Thirty-seven others made it out, including 26 who hid in a basement boiler room while police tried to determine whether the gunman was still alive and whether he was holding any hostages, Zikuski said.

The chief defended the time it took officers to go into the building — an hour to 90 minutes.
"If some crazy lunatic decides to pick up a gun and go someplace and start shooting people, I really don't have the answer how long for us that could prevent anything like that," Zikuski said.
"What I will tell you is that the police did the right thing," he said. "We have procedures and protocols."
Investigators said they had yet to establish a firm motive for the shooting, which was followed Saturday by the killing of three Pittsburgh police officers by a man reportedly fearful about a potential ban on guns.

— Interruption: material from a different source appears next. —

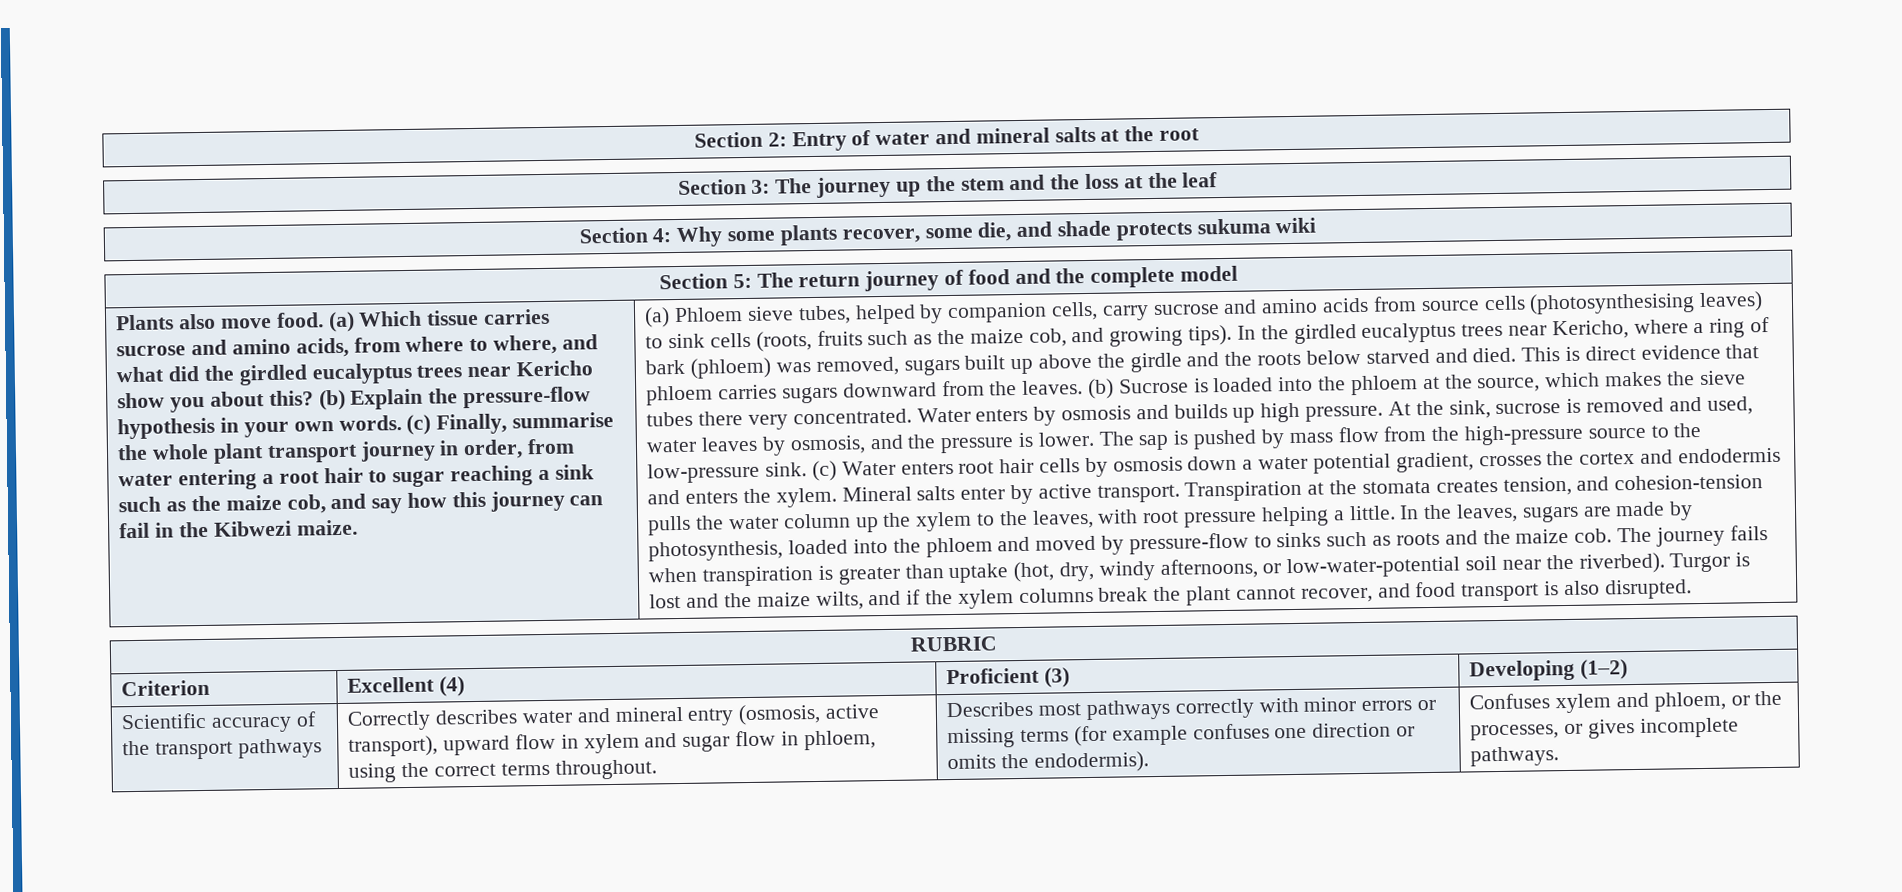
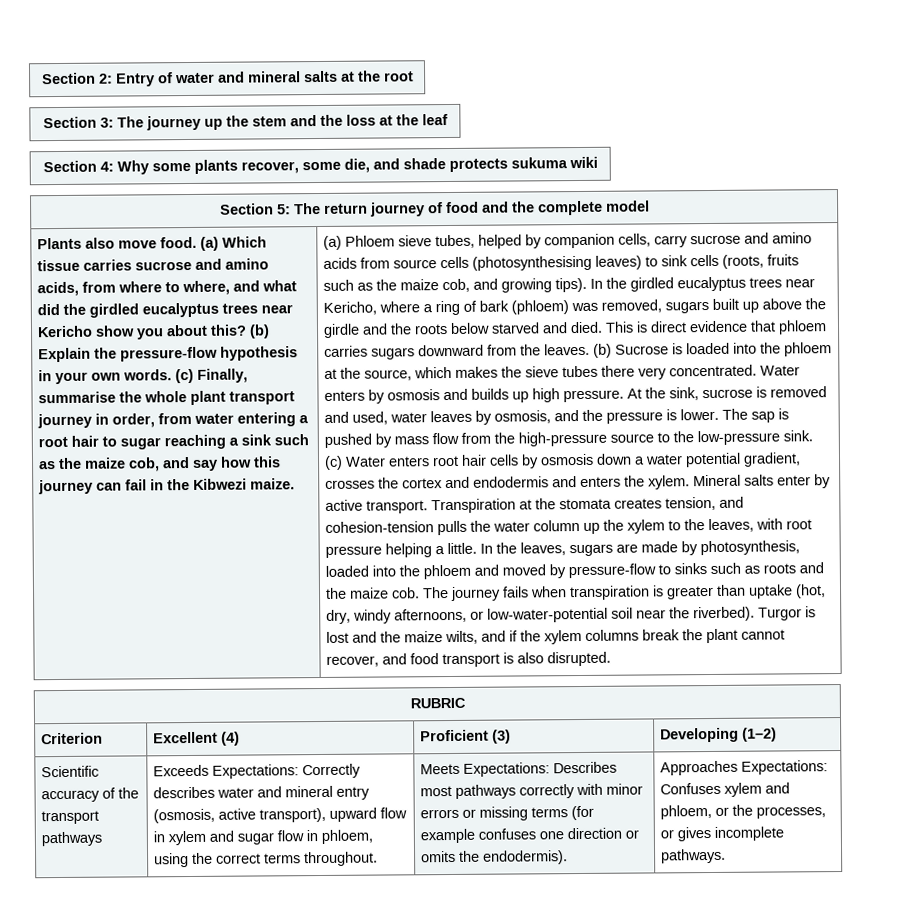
(323, 748) none -> [152,764,299,779] Exceeds Expectations:
(657, 769) none -> [419,762,550,777] Meets Expectations:
(1150, 762) none -> [659,760,828,776] Approaches Expectations:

At least 44 people have died in mass shootings nationwide in the past month. The Binghamton shooting was the nation's deadliest since April 2007, when 32 people and a gunman died at Virginia Tech.
Wong was found dead in an office with a self-inflicted gunshot wound, a satchel containing ammunition slung around his neck, authorities said.
Police found two handguns — a 9 mm and a .45-caliber — and a hunting knife. Both guns are listed on a permit he obtained in 1996 or 1997, Zikuski said.
State police got tips suggesting that Wong may have been planning a bank robbery in 1999, possibly to support a crack-cocaine addiction, Zikuski said. But the robbery never happened, and Zikuski had no other information.
The attack at the American Civic Association, which helps immigrants settle in this country, came just after 10 a.m. as people from all over the globe — Latin America, China, Kazakhstan, Vietnam, Africa — gathered for English and citizenship lessons in an effort to become a bigger part of their new home.
Abdelhak Ettouri, a Moroccan immigrant who lives in nearby Johnson City, told the Binghamton Press & Sun-Bulletin he found the back door locked when he tried to flee, then ran to hide in the basement as he heard 12 to 14 shots: "Tak-tak-tak-tak."
Hoi Nguyen of Binghamton said his 36-year-old daughter Phuong Nguyen, who survived the massacre, was taking an English class in the basement when the gunfire started.
"She said it sounded like a firecracker and everyone in the class was startled," he said. "Then the teacher locked the door, called the police, then told everyone they couldn't leave the room."
The shootings took place in a neighborhood of homes and small businesses in downtown Binghamton, a city of about 47,000 situated 140 miles northwest of New York City. The region was the home to Endicott-Johnson shoe company and the birthplace of IBM, which between them employed tens of thousands of workers before the shoe company closed a decade ago and IBM downsized in recent years.